When I was reading the Financial Times article on blogging and corporate America, I remembered when facebook introduced the News Feed feature. Facebook introduced the new feature without telling anyone how it worked, how to adjust the privacy settings, and pretty much just made it the easiest way to tell any kind of change in someone else's Facebook profile. Within hours of the feature launch, hundreds of thousands of facebook users had created and joined groups protesting the feature. Within a day or so, the facebook creator wrote in the corporate facebook blog that they'd messed up in launching the News Feed without providing adequate information about it. Within days of that blog post, facebook users were provided with very detailed privacy controls for the News Feed and learned what exactly could and could not be appear on others News Feeds about themselves. The article said that it was blogs that were driving forces in changing corporations practices but in the case of this very popular social-networking website, the blog was used as the means to show change was happening. Maybe that's one way blogs can be used... similar to Hardee's advertising campaign that their burgers were terrible--companies can use blogs to admit mistakes and show honest attempts at improvement.

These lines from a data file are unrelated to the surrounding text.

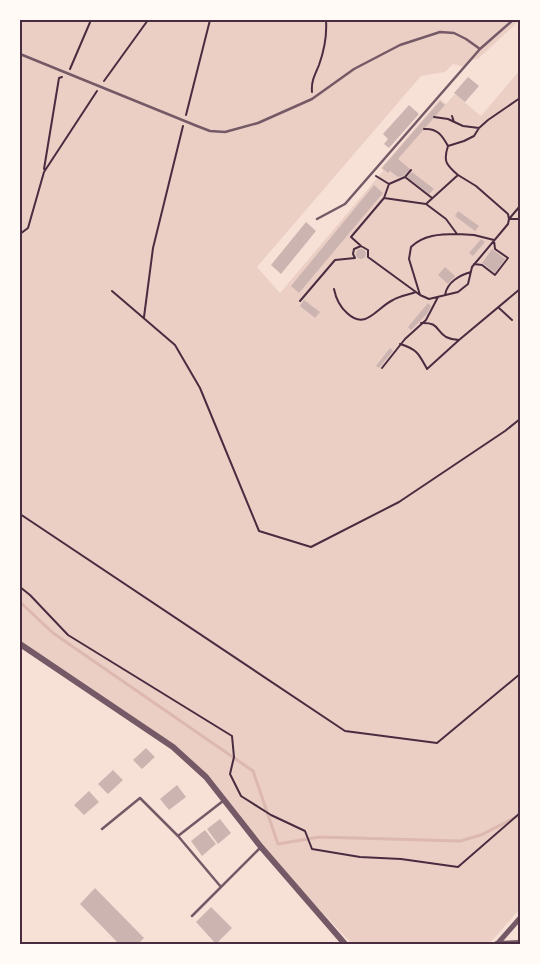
<svg xmlns="http://www.w3.org/2000/svg" width="540" height="964" font-family="'Times New Roman',serif">
<style>
.green{fill:#ebcfc5}
.lines{fill:none;stroke-linecap:round;stroke-linejoin:round}
.stream{stroke:#dcb8b0;stroke-width:3}
.building{fill:#ccb4b1}
.path{stroke:#4a2c40;stroke-width:2}
.service{stroke:#755966;stroke-width:2.5}
.minor{stroke:#755966;stroke-width:5}
.tertiary{stroke:#755966;stroke-width:6}
.neatline{fill:none;stroke:#4a2c40;stroke-width:2}
</style>
<rect width="100%" height="100%" fill="#f7e1d7"/>
<path class="green" d="M20 20H520L478 59 469 61 464 67 453 64 445 72 421 76 257 267 280 293 383 171 381 168 440 99 446 104 455 94 481 116 520 70V909L489 944H352L261 847 206 777 173 747 20 644Z"/>
<g class="lines">
<path class="stream" d="M20 602 53 633 253 771 278 844 319 837 460 841 481 835 520 815"/>
</g>
<path class="building" d="M468 77 479 86 465 102 454 93Z
M440 101 445 105 398 159 410 169 403 176 398 177 390 171 388 173 382 168Z
M409 105 419 114 389 148 384 144 388 139 383 134Z
M412 172 434 189 429 194 407 177Z
M374 185 383 193 299 293 291 286Z
M458 211 479 226 475 231 455 216Z
M306 222 316 231 281 274 271 265Z
M481 239 485 242 473 256 469 253Z
M356 254a5 5 0 1 1 10 0a5 5 0 1 1-10 0Z
M492 249 505 259 495 273 482 263Z
M445 267 455 276 448 284 438 275Z
M304 300 320 312 315 318 300 306Z
M428 303 431 306 427 314 411 330 408 327Z
M390 348 393 351 379 368 376 366Z
M146 748 155 757 142 769 133 760Z
M113 770 123 780 108 794 98 784Z
M177 785 186 797 169 810 160 799Z
M89 791 99 802 84 815 74 805Z
M220 819 231 833 218 844 207 829Z
M205 830 216 844 202 856 191 841Z
M95 888 144 938 138 944H119L80 904Z
M211 907 232 928 216 944 196 922Z"/>
<g class="lines">
<path class="path" d="M70 69 91 20
M104 81 148 20
M312 92C311 81 315 75 319 65 324 51 327 34 326 20
M186 115 210 20
M452 116 454 122
M434 117 448 119 463 126 479 128
M424 129C437 128 442 135 448 146
M44 169 59 78 62 77
M411 170 405 177 432 198
M376 176 389 184 384 198
M389 184 405 177
M509 219 520 206
M510 219H520
M20 234 28 228 44 172 97 91
M457 234C440 234 423 235 411 247L409 259 420 295 429 299 458 292 468 284 472 267 508 224 509 219 508 214 476 186 458 175
M361 246 351 237 384 198 426 204
M474 264 482 265 495 275 508 258 495 249 494 240 474 235 457 234 446 219 426 204 458 175C446 165 443 161 448 146L464 141 474 136 479 128 488 120 520 98
M334 289C336 299 339 306 347 313 366 331 376 308 393 300 400 296 408 295 416 292
M112 291 175 345 200 388 259 531 311 547 399 502 505 431 520 419
M445 295C447 282 460 275 471 272
M300 301 335 260 355 258 353 254 354 249 361 246 368 250V257L420 295
M499 308 512 320
M144 317 153 248 183 126
M421 323C439 322 435 330 446 337 450 339 455 340 459 340L520 289
M400 344C417 349 419 354 427 369L459 340
M382 368 405 339 426 320 438 297
M20 514 345 731 437 743 520 674
M20 587 30 595 68 635 232 736 234 757 230 774 241 796 271 815 305 831 312 849 360 857 401 859 458 867 520 813"/>
<path class="service" d="M20 54 197 126 210 131 225 132 258 123 312 99 354 69 400 45 440 32 454 33 466 39 480 49 513 20
M317 219 345 204 480 49
M102 829 140 798 178 836 223 801
M178 836 221 887
M192 916 260 848"/>
<path class="minor" d="M498 943 520 918"/>
<path class="tertiary" d="M20 644 173 747 206 777 261 847 345 944
M497 944 520 943"/>
</g>
<rect width="540" height="964" fill="none" stroke="#fffaf5" stroke-width="42"/>
<rect x="21" y="21" width="498" height="922" class="neatline"/>
</svg>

Wednesday, February 7, 2007

The Internet Beat Game Theory

In Smart Mobs I think it's interesting that the Internet was created in a way that "self-interest and public goods were identical." This allowed the original hackers that created the Internet to put lots of hard work, creativity and energy into something that was both immediately useful to them and would eventually become incredibly useful and valuable to the public as a whole. By combining the self-interest and public good into one creation, the Internet beat all game theory that trumps the public good for self-interest. I don't really understand how this happened, other than through deliberate decisions and forethought by its creators, but I think it was vital to allowing the Internet to become as large and powerful as it is today. Much thanks is owed to those hackers both for the act of creating the easily expandable networks and for the forethought to make improvements to the 'Net both self-serving and beneficial to the public.